Mercaptopurine, 6-purinthiol, is made from uric acid (30.1.2.5), which is synthesized from barbituric acid (30.1.2.1). Barbituric acid (30.1.2.1) is easily made by condensing urea with malonic ester and then nitrosylating it with nitrous acid. The nitrosoderivative (30.1.2.2) is reduced by hydrogen (obtained in situ by reacting tin with hydrochloric acid) to an amine (uramil) (30.1.2.3), and then reacted with isocyanic acid, which forms pseudouric acid (30.1.2.4). This undergoes cyclization to uric acid (30.1.2.5) when heated in the presence of hydrochloric acid. Upon reacting phosphorous pentachloride with uric acid, 2,6,8-trichloropurine (30.1.2.6) is formed. The three chlorine atoms in trichloropurine differ significantly in terms of reactivity for nucleophilic substitution. The chlorine atom at C6 is much more active than the chlorine atom at C2, and this is more active than the chlorine atom at C8, which allows subsequent manipulation by them. Interaction of 2,6,8-trichloropurine (30.1.2.6) with sodium hydroxide allows to replace the chlorine atom at C6, forming the dichloro-derivative (30.1.2.7), which is then reduced by hydriodic acid to hypoxanthine (30.1.2.8). Upon reaction with phosphorous pentasulfide, hypoxanthine is transformed into mercaptopurine (30.1.2.9).

Drug interactions

Potentially hazardous interactions with other drugs
Allopurinol: decreased rate of metabolism of mercaptopurine - reduce dose of mercaptopurine to a quarter of normal dose.
Antibacterials: increased risk of haematological toxicity with co-trimoxazole and trimethoprim.
Anticoagulants: possibly reduced anticoagulant effect of coumarins.
Antipsychotics: avoid with clozapine (increased risk of agranulocytosis).
Febuxostat: avoid concomitant use.

Metabolism

It is available in an oral dosage form, but absorption can be erratic and is reduced by the presence of food. The drug is extensively metabolized on first pass and excreted by the kidneys.

Purification Methods

Crystallise 6-mercaptopurine from pyridine (30mL/g), wash it with pyridine, then triturate with water (25mL/g) and adjust to pH 5 by adding M HCl.

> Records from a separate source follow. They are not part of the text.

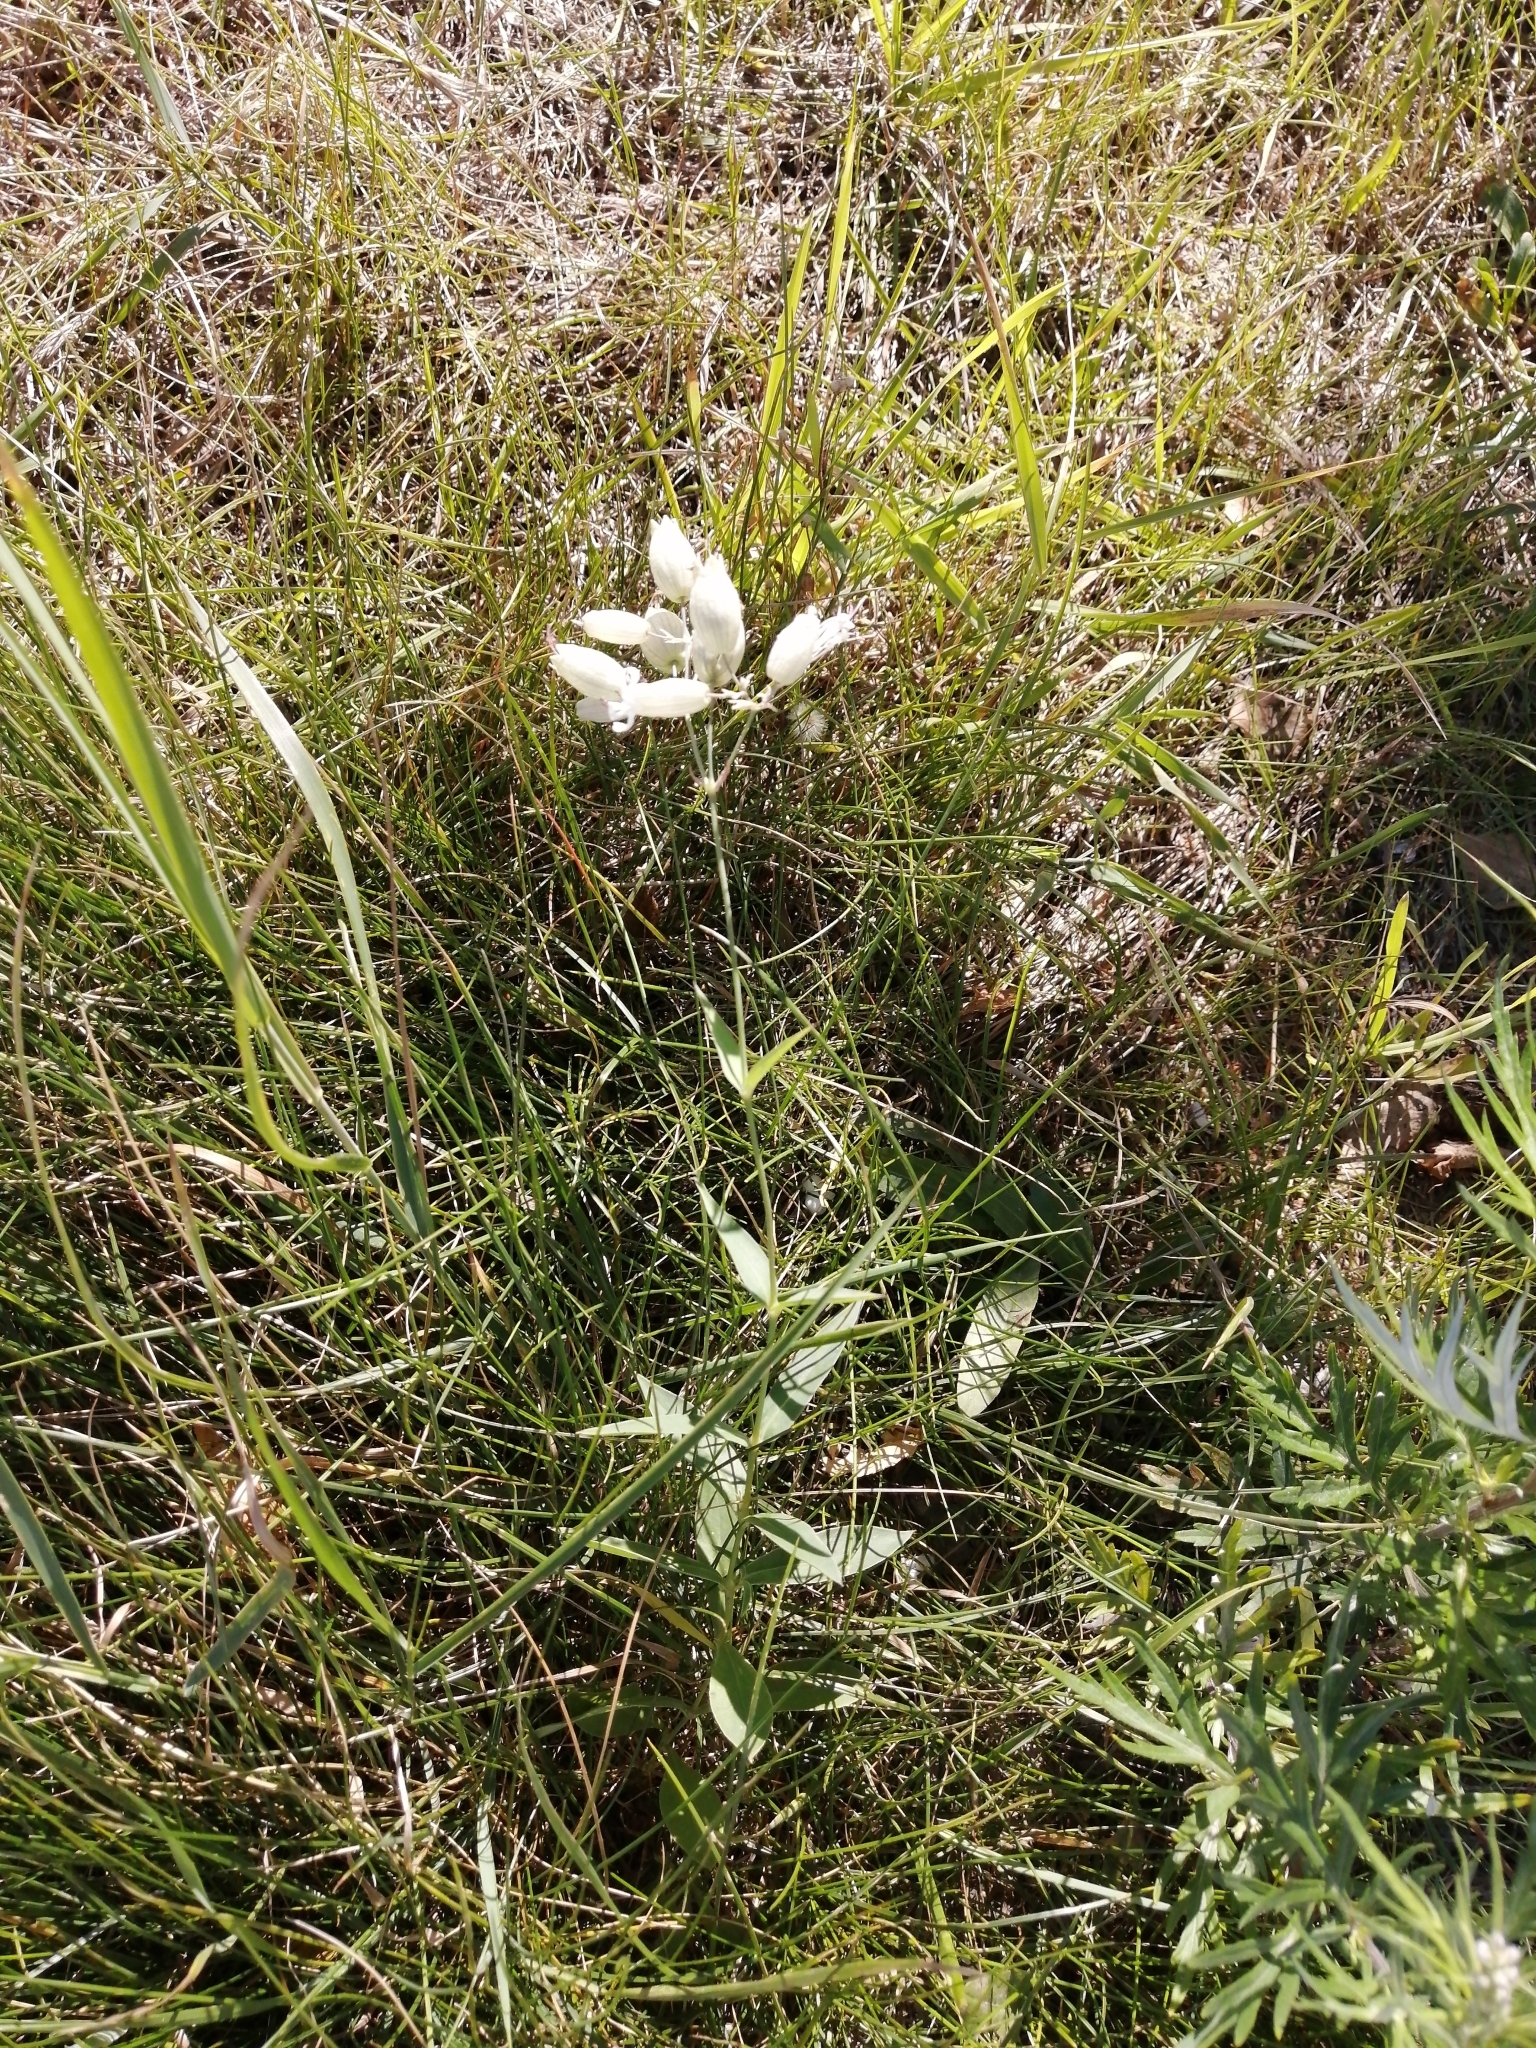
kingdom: Plantae
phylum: Tracheophyta
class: Magnoliopsida
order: Caryophyllales
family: Caryophyllaceae
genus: Silene
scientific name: Silene vulgaris
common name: Bladder campion
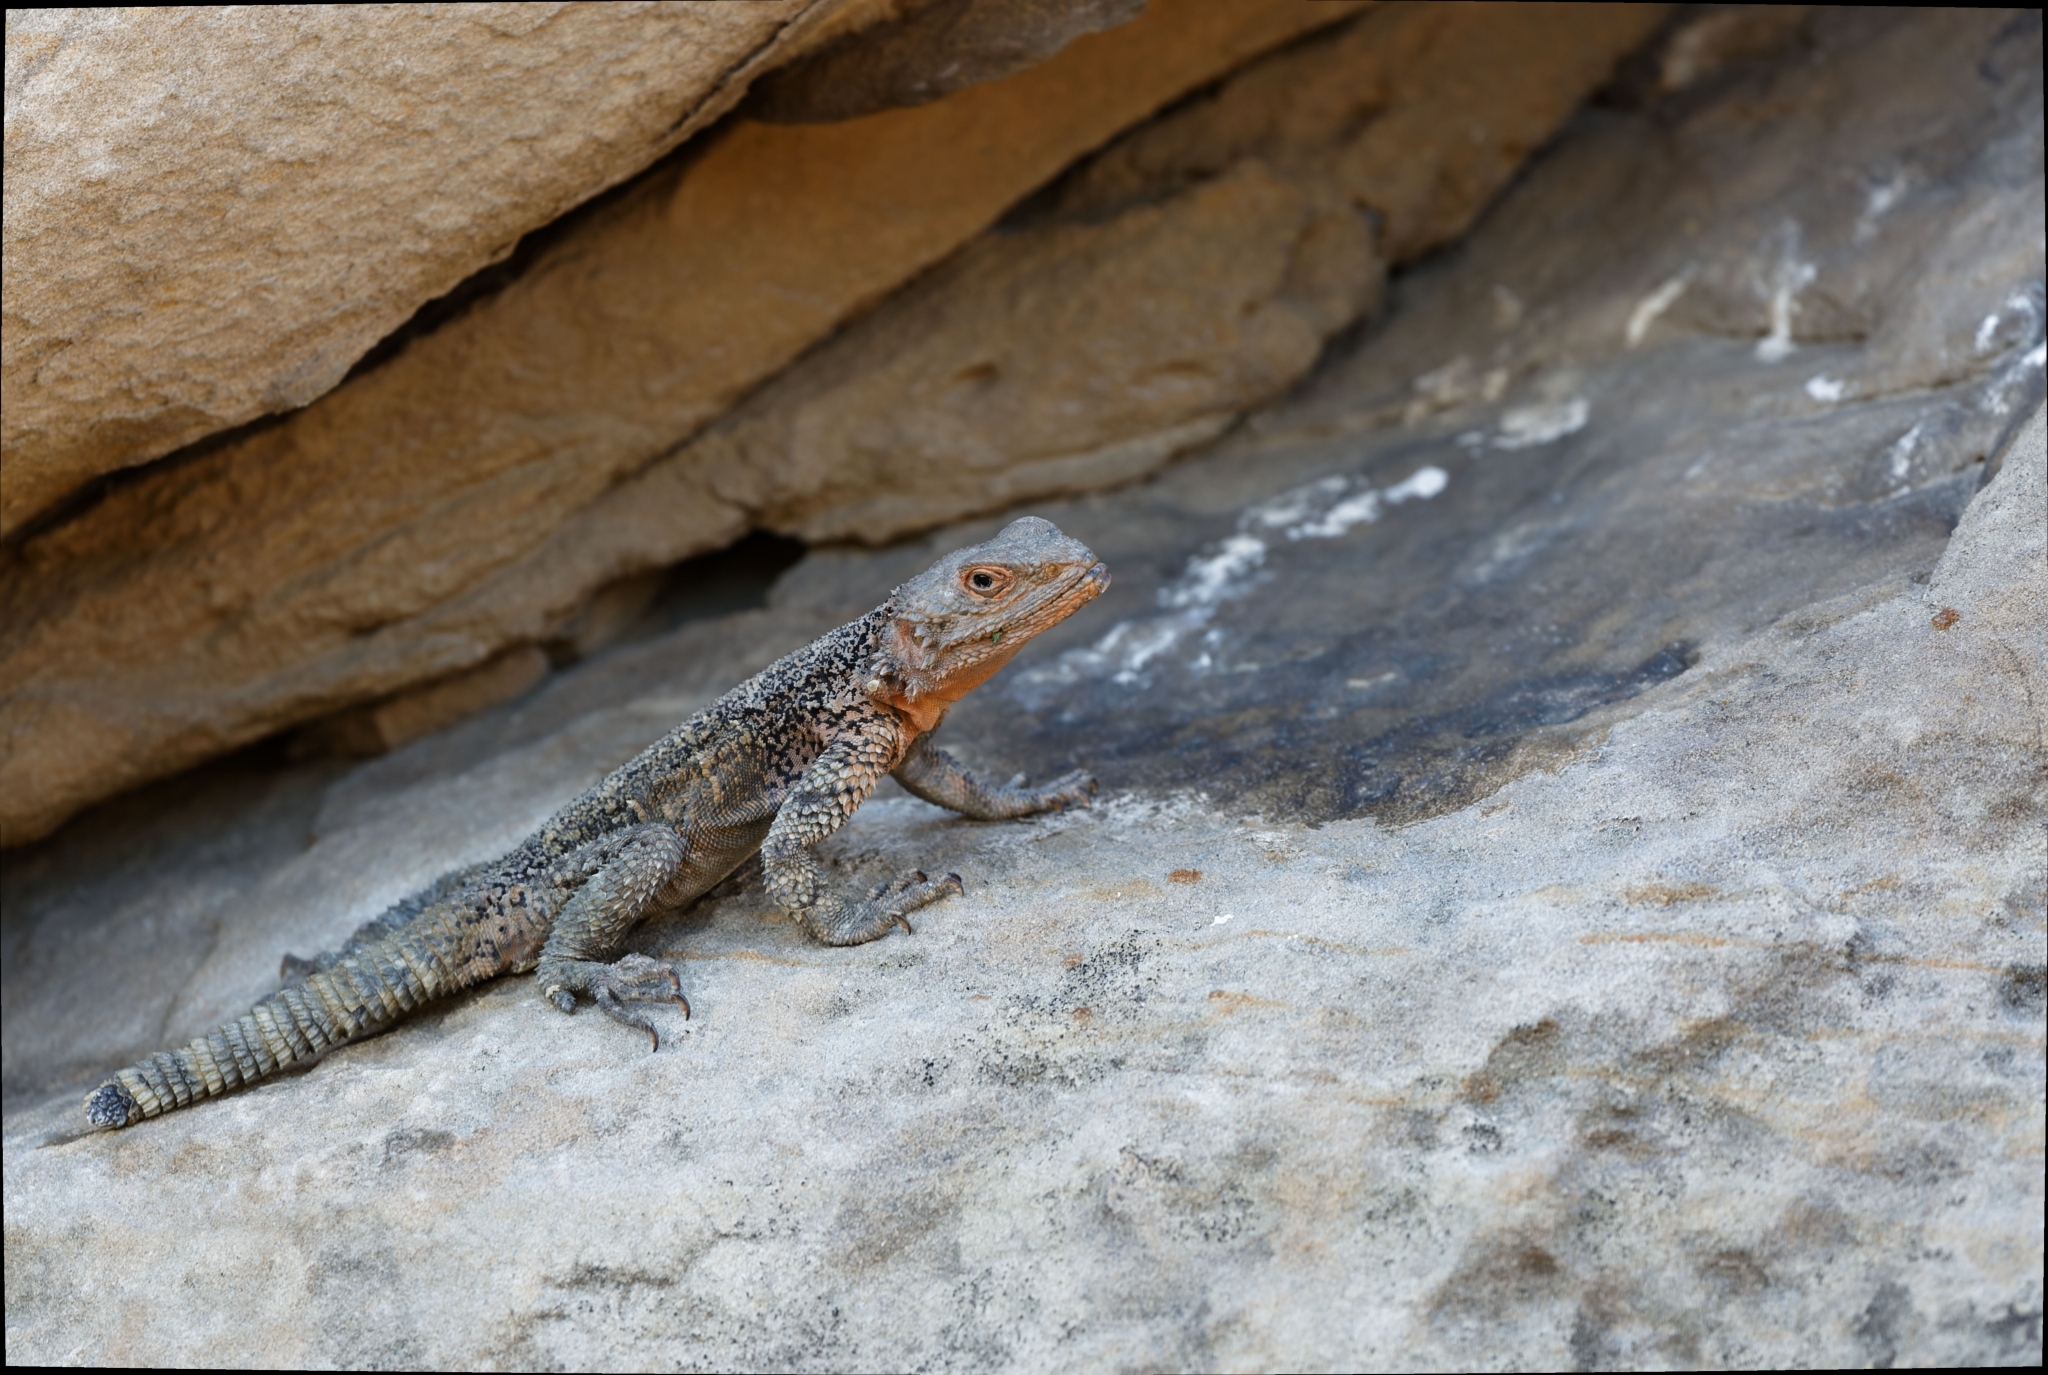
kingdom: Animalia
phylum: Chordata
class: Squamata
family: Agamidae
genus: Paralaudakia
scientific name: Paralaudakia caucasia
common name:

Recrystallise it by heating, then cooling, the solution. Filter off the solid, wash it with water and dry it at 110o. It has also been crystallised from water (charcoal) as yellow crystals of the monohydrate which become anhydrous on drying at 140o. It has UV: at 230 and 312nm ( 14,000 and 19,600) in 0.1N NaOH; 222 and 327nm ( 9,2400 max and 21,300), and 216 and 329nm ( 8,740 and 19,300) in MeOH. It forms a 1:1 complex with Zn2+ , Pb2+ , Co2+, and Ni2+ in aqueous dioxan. It is an antineoplastic. [Albert & Brown J Chem Soc 2060 1954, IR: Brown & Mason J Chem Soc 682 1957, UV: Fox et al. J Am Chem Soc 80 1669 1958, UV: Mason J Chem Soc 2071 1954, Beilstein 26 III/IV 2097.]